**Source material:**
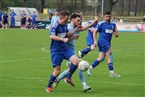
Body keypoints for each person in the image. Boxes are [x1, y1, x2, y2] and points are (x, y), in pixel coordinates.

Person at [53, 13, 98, 92]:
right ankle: (84, 85)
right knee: (81, 65)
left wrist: (92, 24)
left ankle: (58, 79)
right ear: (72, 20)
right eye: (78, 20)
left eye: (80, 21)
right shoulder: (68, 28)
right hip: (66, 52)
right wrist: (73, 37)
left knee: (71, 69)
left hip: (72, 51)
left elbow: (83, 28)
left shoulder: (75, 27)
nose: (79, 22)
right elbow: (64, 40)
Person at [45, 10, 82, 93]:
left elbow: (66, 35)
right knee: (57, 71)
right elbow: (51, 36)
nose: (66, 22)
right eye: (65, 20)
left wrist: (74, 33)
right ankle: (48, 86)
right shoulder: (55, 24)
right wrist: (62, 39)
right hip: (56, 50)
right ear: (60, 18)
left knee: (76, 61)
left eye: (67, 20)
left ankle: (68, 78)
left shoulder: (65, 25)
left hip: (65, 49)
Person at [87, 11, 121, 78]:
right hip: (103, 42)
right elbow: (95, 32)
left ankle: (90, 68)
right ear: (104, 17)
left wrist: (116, 33)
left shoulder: (113, 24)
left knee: (101, 57)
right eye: (107, 16)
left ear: (111, 16)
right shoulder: (101, 24)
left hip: (107, 42)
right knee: (109, 56)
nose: (108, 17)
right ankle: (111, 73)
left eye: (109, 16)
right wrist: (95, 41)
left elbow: (116, 34)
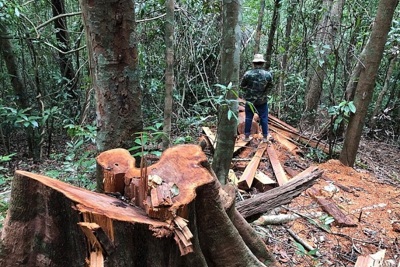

**Problem details:** Everything in the records except the pictures should be printed again exactly.

**Your solution:**
Body keypoints for each person in the image. Boxes are [x1, y1, x2, y2] and points are (x, y), in pixel coordinates.

Person at [53, 13, 98, 92]:
right ankle: (84, 85)
right knee: (81, 65)
left wrist: (92, 24)
left ankle: (58, 79)
right ear: (72, 20)
right eye: (78, 20)
left eye: (80, 21)
right shoulder: (68, 28)
right hip: (66, 52)
right wrist: (73, 37)
left knee: (71, 69)
left hip: (72, 51)
left elbow: (83, 28)
left shoulder: (75, 27)
nose: (79, 22)
right elbow: (64, 40)
Person at [45, 10, 82, 93]:
left elbow: (66, 35)
right knee: (57, 71)
right elbow: (51, 36)
nose: (66, 22)
right eye: (65, 20)
left wrist: (74, 33)
right ankle: (48, 86)
right shoulder: (55, 24)
right wrist: (62, 39)
right hip: (56, 50)
right ear: (60, 18)
left knee: (76, 61)
left eye: (67, 20)
left ankle: (68, 78)
left shoulder: (65, 25)
left hip: (65, 49)
Person at [87, 11, 121, 78]:
right hip: (103, 42)
right elbow: (95, 32)
left ankle: (90, 68)
right ear: (104, 17)
left wrist: (116, 33)
left shoulder: (113, 24)
left knee: (101, 57)
right eye: (107, 16)
left ear: (111, 16)
right shoulder: (101, 24)
left hip: (107, 42)
right knee: (109, 56)
nose: (108, 17)
right ankle: (111, 73)
left eye: (109, 16)
right wrist: (95, 41)
left elbow: (116, 34)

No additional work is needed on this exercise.